Performance considerations for scalable parallel tensor decomposition

2017 
Abstract Tensor decomposition, the higher-order analogue to singular value decomposition, has emerged as a useful tool for finding relationships in large, sparse, multidimensional data. As this technique matures and is applied to increasingly larger data sets, the need for high performance implementations becomes critical. A better understanding of the performance characteristics of tensor decomposition on large and sparse tensors can help drive the development of such implementations. In this work, we perform an objective empirical evaluation of three state of the art parallel tools that implement the Canonical Decomposition/Parallel Factorization tensor decomposition algorithm using alternating least squares fitting (CP-ALS): SPLATT, DFacTo, and ENSIGN. We conduct performance studies across a variety of data sets and evaluate the tools with respect to total memory required, processor stall cycles, execution time, data distribution, and communication patterns.
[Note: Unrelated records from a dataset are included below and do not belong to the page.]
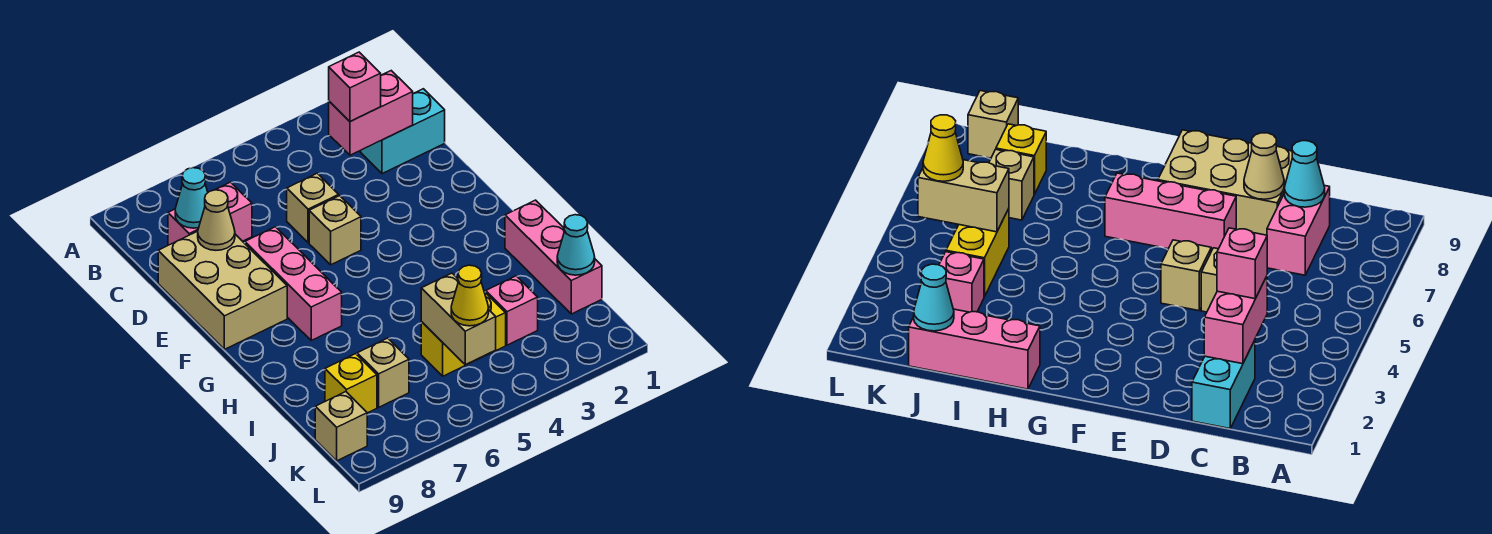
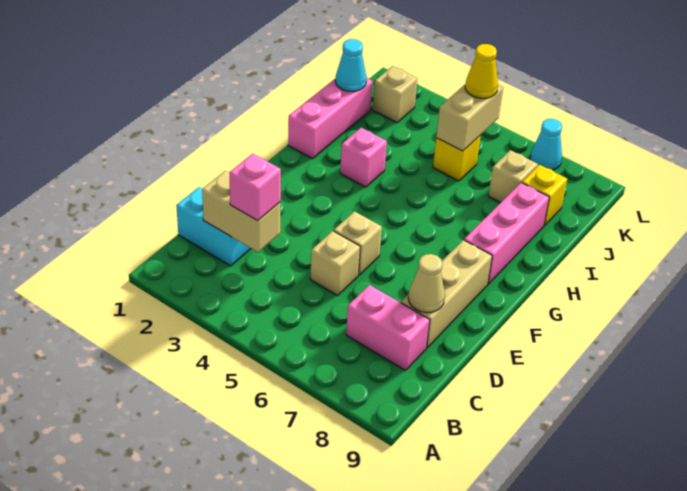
pink brick C2:C3 level 2 -> tan brick C2:C3 level 2
cyan cone C8 level 2 -> cyan cone L7 level 1
tan brick D8:F9 level 1 -> tan brick D8:F8 level 1
pink brick E7:G7 level 1 -> pink brick G8:I8 level 1
pink brick J3 level 1 -> pink brick H3 level 1
yellow brick J4:J5 level 1 -> yellow brick J5 level 1
tan brick K9 level 1 -> tan brick K2 level 1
Furthermore, we investigate the performance of the implementations on tensors with up to 6 dimensions and when executing high rank decompositions. We find that tensor data structure layout and distribution choices can result in differences as large as 14.6x with respect to memory usage and 39.17x with respect to execution time. We provide an outline of a distributed heterogeneous CP-ALS implementation that addresses the performance issues we observe.